Party history 6: Sulik, Cassidy, Marcus, Myron, Goris
Besides Marcus' and Myron's fates already confirmed, only Sulik and Cassidy resides in New Arroyo with Player.
Goris leaves shortly after helping found New Arroyo to start his own Intelligent Death claw den in Mexico.
Assuming the partnership between Gecko and Vault City is canon, both communities learn of Lenny's death and honor him with a medical degree for students in the City's university called "The Lenny Grant".

 
I hate irradiated water. I know fallout isn’t supposed to be realistic, but I hate the idea that most water seems to be irradiated, including the oceans, even after most radiation has long fallen out of the atmosphere. Although perhaps I’m venturing into Bethesda lore territory, as fallout 3 and 4 were the biggest offenders, it’s the whole damn plot of fallout 3.

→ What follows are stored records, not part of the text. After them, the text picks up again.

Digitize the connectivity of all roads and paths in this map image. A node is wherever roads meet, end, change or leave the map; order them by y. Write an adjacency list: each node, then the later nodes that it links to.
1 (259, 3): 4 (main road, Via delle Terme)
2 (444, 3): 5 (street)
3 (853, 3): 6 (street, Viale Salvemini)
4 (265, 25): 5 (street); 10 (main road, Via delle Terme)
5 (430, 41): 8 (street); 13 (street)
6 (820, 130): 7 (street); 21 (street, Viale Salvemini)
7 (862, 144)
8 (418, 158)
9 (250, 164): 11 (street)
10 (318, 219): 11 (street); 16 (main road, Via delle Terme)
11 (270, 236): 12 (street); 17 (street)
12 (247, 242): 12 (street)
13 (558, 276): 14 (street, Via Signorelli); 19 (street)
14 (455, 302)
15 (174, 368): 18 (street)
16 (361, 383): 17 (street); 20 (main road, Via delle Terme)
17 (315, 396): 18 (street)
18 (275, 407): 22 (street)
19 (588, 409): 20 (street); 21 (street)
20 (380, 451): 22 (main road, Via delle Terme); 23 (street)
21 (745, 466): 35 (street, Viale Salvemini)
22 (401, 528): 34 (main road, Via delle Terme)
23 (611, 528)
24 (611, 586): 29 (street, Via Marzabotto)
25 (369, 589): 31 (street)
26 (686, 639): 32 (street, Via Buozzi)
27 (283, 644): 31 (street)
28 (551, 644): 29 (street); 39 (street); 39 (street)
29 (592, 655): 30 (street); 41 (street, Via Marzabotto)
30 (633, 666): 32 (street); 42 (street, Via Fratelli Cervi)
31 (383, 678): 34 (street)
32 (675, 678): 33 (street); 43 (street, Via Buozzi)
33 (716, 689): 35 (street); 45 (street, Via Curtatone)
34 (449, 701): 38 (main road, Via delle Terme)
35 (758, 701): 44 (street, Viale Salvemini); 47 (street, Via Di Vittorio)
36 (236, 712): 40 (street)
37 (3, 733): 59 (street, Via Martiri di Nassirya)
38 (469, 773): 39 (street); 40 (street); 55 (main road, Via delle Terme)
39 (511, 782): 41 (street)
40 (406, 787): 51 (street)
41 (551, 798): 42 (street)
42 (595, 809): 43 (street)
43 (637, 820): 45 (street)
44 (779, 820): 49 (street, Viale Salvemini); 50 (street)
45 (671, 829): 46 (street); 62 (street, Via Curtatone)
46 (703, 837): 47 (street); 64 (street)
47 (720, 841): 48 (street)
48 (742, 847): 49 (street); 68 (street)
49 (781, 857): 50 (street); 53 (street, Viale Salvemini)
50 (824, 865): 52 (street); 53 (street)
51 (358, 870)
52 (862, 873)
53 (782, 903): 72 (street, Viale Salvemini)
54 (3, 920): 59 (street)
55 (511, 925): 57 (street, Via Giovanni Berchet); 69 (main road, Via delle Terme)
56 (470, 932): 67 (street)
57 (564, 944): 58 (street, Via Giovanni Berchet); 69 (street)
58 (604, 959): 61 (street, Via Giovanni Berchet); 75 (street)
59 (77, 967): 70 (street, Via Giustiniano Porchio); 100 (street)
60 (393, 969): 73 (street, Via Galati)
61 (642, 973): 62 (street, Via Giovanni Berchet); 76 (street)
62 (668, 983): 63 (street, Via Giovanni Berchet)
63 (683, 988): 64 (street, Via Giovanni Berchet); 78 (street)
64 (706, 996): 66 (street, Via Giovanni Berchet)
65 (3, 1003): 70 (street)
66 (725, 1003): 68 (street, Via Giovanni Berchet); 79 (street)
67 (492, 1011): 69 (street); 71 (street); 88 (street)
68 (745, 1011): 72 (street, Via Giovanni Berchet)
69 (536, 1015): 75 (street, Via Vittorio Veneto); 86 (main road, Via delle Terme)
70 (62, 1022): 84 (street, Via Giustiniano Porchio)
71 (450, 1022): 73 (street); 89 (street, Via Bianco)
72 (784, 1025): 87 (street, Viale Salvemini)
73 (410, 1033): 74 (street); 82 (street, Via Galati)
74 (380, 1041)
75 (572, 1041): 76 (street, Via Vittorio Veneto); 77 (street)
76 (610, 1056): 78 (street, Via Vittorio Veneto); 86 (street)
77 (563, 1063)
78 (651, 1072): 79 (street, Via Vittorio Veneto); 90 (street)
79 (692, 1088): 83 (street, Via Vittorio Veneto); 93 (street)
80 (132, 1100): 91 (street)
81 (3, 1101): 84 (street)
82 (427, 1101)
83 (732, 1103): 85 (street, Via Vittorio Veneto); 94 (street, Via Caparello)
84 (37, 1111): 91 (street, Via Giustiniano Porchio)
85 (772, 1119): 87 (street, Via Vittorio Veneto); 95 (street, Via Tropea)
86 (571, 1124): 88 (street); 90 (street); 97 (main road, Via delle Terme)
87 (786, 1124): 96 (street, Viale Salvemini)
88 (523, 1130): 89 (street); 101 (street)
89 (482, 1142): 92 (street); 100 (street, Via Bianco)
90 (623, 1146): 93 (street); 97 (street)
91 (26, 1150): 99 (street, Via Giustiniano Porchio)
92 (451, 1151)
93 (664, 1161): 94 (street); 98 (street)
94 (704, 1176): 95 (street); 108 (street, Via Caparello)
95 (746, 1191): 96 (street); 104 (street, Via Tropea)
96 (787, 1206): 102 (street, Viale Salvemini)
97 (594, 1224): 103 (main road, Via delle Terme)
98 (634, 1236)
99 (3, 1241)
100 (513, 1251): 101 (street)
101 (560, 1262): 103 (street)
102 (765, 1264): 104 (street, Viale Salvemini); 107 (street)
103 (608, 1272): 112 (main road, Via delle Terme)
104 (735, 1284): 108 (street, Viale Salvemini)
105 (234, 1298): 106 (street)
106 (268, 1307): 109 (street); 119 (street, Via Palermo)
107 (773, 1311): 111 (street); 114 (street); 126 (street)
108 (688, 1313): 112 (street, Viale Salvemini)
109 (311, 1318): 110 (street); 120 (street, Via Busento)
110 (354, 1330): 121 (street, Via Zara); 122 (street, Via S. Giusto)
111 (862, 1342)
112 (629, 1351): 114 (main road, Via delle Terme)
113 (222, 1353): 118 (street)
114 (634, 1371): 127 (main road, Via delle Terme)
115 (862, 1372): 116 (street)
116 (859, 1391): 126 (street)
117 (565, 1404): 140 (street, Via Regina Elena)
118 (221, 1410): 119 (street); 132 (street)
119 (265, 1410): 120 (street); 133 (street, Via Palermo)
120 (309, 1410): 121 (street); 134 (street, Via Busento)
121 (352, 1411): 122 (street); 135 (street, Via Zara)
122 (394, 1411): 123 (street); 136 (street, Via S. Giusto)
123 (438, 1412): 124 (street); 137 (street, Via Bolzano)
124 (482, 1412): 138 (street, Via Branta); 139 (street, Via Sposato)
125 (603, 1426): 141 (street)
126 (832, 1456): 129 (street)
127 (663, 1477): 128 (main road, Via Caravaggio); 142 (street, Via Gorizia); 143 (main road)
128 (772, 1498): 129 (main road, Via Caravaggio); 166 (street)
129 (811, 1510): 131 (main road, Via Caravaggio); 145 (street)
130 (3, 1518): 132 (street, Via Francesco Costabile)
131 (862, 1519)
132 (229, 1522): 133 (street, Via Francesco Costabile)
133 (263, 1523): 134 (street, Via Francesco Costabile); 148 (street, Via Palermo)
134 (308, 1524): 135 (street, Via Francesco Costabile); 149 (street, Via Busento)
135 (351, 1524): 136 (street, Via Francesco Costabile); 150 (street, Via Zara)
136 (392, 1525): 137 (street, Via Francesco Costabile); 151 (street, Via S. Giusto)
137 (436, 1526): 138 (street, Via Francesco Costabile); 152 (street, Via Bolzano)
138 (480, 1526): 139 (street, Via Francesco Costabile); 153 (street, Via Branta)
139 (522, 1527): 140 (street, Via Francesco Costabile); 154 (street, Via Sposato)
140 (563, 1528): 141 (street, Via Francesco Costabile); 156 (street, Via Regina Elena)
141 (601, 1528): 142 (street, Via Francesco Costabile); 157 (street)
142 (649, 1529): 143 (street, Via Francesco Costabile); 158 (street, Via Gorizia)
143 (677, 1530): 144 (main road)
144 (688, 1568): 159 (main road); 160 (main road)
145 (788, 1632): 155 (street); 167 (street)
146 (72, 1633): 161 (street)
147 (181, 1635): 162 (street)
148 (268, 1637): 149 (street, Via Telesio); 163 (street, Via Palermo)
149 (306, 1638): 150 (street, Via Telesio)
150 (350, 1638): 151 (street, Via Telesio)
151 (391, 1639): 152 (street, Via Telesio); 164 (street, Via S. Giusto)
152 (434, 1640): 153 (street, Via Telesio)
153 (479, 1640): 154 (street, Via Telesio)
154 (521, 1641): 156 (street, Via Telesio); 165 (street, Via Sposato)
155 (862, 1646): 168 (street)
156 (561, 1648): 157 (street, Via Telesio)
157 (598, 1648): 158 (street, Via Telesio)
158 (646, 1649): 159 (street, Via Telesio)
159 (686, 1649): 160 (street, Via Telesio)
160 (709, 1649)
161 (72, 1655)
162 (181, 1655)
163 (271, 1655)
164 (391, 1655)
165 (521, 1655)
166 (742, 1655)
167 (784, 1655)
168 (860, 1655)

I’m okay with the idea of water being irradiated because it was contaminated recently/being actively contaminated by pollution or something, but not from the war itself. I’d prefer to think that water scarcity issues in the fallout universe are due to the bombs evaporating much of the inland water and rendering most of the planet too hot and dry to support large reservoirs.
 
1. Most of the Wasteland's creatures are no longer man made, biological weapons. They're the result of decades of evolution sped up by radiation and the scarcity of resources. Death claws are the "mash-up of DNA" of nearly every reptile on Earth. Spore Plants, Cazadors, Night Stalkers and such are now really just exaggerated mutations.
Eh, to my mind taking the FEV, Genetic Engineering aspect out is kinda just killing the point of it even existing.
3. Dogs are solely a staple meat. Having one as a pet is considered taboo. They still exist because they'd be easy to breed. It would also make Dogmeat more special, because people would mock the player as a werido. They'd be immediately recognized as something only a Vault Dweller or someone obsessed with Pre-War America would do.
Why?

Dogs have been companions for humans for centuries, they've consistently given an edge in hunting, and in a lot of coutries are primarily used as Guards.

They seem like they'd fit right in to the post-apoc.